To answer this, let's look at what the elements of $\mathbb{F}_{2^4}$ are: polynomials with coefficients in $\mathbb{F}_2$ that are reduced modulo $f(x)=x^4+x+1$. This reduction means that any power of $x$ greater than or equal to $x^4$ can be rewritten as a sum of smaller powers: in particular, $x^4=x+1$, and higher powers we can factor this $x^4$ out first. Using this, our elements are of the form $a_3x^3+a_2x^2+a_1x+a_0$, where each $a_j$ is either $0$ or $1$. Now, if we take an element of our field, say $g=0x^3+0x^2+1x+0=x$, we can compute powers of $g$ by repeated multiplication:
- $g^0=1$
- $g^1=x$
- $g^2=x^2$ and so on.
When we take higher powers, this starts getting interesting. For $g^4=x^4$, we can reduce our element mod $f(x)$, and we get $g^4=x+1$. We can continue from here and get $g^5=g\cdot g^4=x\cdot(x+1)=x^2+x$. At $g^7$, we have $x^4+x^3$,
which we once again reduce and get $x^3+x+1$; $g^8=x^4+x^2+x$ which reduces to $x^2+1$.

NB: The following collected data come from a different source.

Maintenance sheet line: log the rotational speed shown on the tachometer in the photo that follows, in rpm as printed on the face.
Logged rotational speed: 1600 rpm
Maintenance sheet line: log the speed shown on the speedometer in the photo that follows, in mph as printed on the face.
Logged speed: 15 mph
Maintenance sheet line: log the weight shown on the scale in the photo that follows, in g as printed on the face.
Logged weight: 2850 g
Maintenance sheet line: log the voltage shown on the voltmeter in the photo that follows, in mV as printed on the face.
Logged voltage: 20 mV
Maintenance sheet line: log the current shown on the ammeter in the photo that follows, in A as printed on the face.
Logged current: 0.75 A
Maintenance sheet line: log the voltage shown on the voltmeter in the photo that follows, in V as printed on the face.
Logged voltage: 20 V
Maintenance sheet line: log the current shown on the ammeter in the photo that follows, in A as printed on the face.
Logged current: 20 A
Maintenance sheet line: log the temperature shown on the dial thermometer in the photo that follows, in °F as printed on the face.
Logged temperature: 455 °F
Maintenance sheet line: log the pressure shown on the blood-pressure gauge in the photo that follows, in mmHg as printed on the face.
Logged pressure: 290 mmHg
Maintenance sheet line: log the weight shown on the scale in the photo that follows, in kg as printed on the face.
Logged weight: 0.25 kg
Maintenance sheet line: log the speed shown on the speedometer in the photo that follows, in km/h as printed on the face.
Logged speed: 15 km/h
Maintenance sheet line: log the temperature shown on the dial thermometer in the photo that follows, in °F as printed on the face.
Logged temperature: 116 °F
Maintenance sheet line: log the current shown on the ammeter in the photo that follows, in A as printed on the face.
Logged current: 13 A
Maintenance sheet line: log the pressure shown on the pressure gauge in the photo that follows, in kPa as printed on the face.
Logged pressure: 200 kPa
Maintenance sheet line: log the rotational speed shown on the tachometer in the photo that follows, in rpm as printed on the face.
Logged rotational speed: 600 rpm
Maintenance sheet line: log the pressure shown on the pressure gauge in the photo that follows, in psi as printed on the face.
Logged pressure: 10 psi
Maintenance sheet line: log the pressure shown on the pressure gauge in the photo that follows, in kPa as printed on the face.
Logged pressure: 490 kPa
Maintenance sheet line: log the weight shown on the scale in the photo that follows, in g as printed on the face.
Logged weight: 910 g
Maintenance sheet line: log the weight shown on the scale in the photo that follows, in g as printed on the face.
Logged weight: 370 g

Your question asks how we can compute powers of a generator $g=(0010)$, so let's examine what the notation $(0010)$ means in this case. As mentioned above, our elements are of the form $a_3x^3+a_2x^2+a_1x+a_0$. We can identify this polynomial with its list of coefficients, $(a_3a_2a_1a_0)$, so that
$1=(0001)$, $x=(0010)$, $x+1=(0011)$, and so forth. In your particular example, you have $g=(0010)$, which is just $x$. Then $g^2=x^2$ like before, which converts to the list $(0100)$. So to calculate these, what we do is convert to polynomial form, do the polynomial arithmetic described above, and convert back to a list of coefficients.